その間も、プライベートで撮りたい写真は撮れていたのでフラストレーションはなかったと言います。会社員時代に、個人的にフリーペーパーを発行したり、地元雑誌でコーナーを持たせてもらったり、いろんなイベントに顔を出すことで仲間も広がりました。
2014年8月に満を持して独立。「ヒロスイ写真館」は、親しみが持てる名前。自身が写真館で、私がいく場所いく場所が写真館になりますという願いを込めてネーミングした。
独立するからには、仕事の幅を広げようと、自分を売り込むために、ポートフォリオを作り企業への営業回りも実施。異業種交流会に参加して名刺を配るなど、とにかく闇雲に動き回ったそうです。
「正直1年目はかなり厳しかったですね。全然仕事が来ない。今思えば的はずれな会社に営業に行っていた。とにかく、来た仕事一つ一つで結果を出すことしかできなかったです。一回も失敗できない。少しでもダサい仕事をするわけにはいかない。それがフリーの厳しさです」。
地道に仕事を積み重ねた結果、2年目からはコンスタントに仕事を受けられるように。現在の仕事はブライダル3割、個人の記念写真などを撮る一般撮影4割、企業からの広告素材や動画撮影が3割。市のプロモーションビデオなども手がけ、ヒロスイ写真館の名前は魚沼・南魚沼を越えて聞かれるようになってきました。
そんな酒井さんが、これから力を入れていきたいのが「錦鯉」の写真です。錦鯉は小千谷市・長岡市山古志にまたがる二十村郷(にじゅうむらごう)で生まれた「泳ぐ宝石」と呼ばれる観賞用の鯉。今では海外でも人気が高い日本を代表する魚になっています。
「錦鯉の写真はブルーを背景に、真上から真っ直ぐ撮る写真が一般的です。それ以外の表現は全くされていません。それが、もったいない!もっとかっこよく錦鯉を撮りたい!と感じました。錦鯉は一般的に紅白とか三色のものが人気。けれども他にもめちゃくちゃクールな柄の錦鯉もいる。せっかくだから錦鯉業界の常識にとらわれず、自由に表現することにしました」
酒井さんは錦鯉撮影用に特注の水槽を作り完全オリジナルの作品を撮影しています。目標は、日本といえば「ゲイシャ・フジヤマ・ニシキゴイ」と外国人に言われるくらい有名にすること。「錦鯉の撮影は私のオリジナルです。東京に居た時に見つけることができなかった“ないもの”が地元で見つかった。写真のスキルとかセンスの良い人はたくさんいるし、自分が優れているとは思っていません。でも、この地にいるのは私しかいない。そして素材は世界のトップブランドである錦鯉。これを誰も撮っていない撮り方で表現していきたい。
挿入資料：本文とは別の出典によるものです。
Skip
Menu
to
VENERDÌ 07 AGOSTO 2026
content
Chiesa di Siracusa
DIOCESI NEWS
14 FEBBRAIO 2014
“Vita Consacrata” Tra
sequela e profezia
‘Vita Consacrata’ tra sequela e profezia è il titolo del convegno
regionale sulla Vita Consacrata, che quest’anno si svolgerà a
試行錯誤しながらこのコンテンツを育てていきたい。今では、故郷に戻るときに諦めたアーティストの道も、まだ生きているかもしれないと思っています」
錦鯉は、ないもの探しで見つけたのではなく、帰ってきて、地元で仕事をしている中で自然と見つけて惹かれた素材。作品作りのモチベーションは今までにないほど高まっています。
「友達の中には、今も東京で頑張っているやつがたくさんいる。競争の中で生き残っていくのは並大抵のことじゃないし、すごいと思います。私は難しかった。たぶん根が田舎者だったんです(笑)私じゃなきゃいけないものをつくるまで頑張れなかった言い訳になってしまうんですけれど、東京では『自分』である必要がなくて、代わりはゴマンといる。でも田舎には、フリーで自分のようなジャンル横断的に撮るスタンスでやっている人はほとんどいない。だから、『自分』へのニーズがあるんです。プレイヤーが少なくて目立つから、周りが活躍させてくれるのがありがたいです。カメラマンの仕事もしっかりとしつつ、新しいことにチャレンジしながら、気持ちいい景色の中で、美味しいものを食べて過ごしているなんて、ほんとラッキーですよね」
とはいえ、東京での経験は今も確実に生きています。アシスタントではあったけれど、フリーカメラマンと、大手企業の現場で、あらゆる撮影の基本を見てきたことが、仕事に対して自信が持てる要因になっていると言います。
「経験を積んだからこそ、見える景色も変わると思います。帰ってきてから、18歳までは見えなかった、地元の良さがわかったし世界が広がっていった。例えば世界旅行するというわかりやすい世界の広げ方もあるけれど、地域の生活や文化・歴史を深く知っていくという世界の広げ方もある。ここには、雪がふるからこその風景、食、文化があります。錦鯉もそういう雪に閉ざされた環境で生まれた。この文化をもっと多くの人に知ってもらいたいと思います」
雪が大好きだという酒井さん。この土地にしかないオリジナリティを、カメラを使った表現でこれからも発信していきます。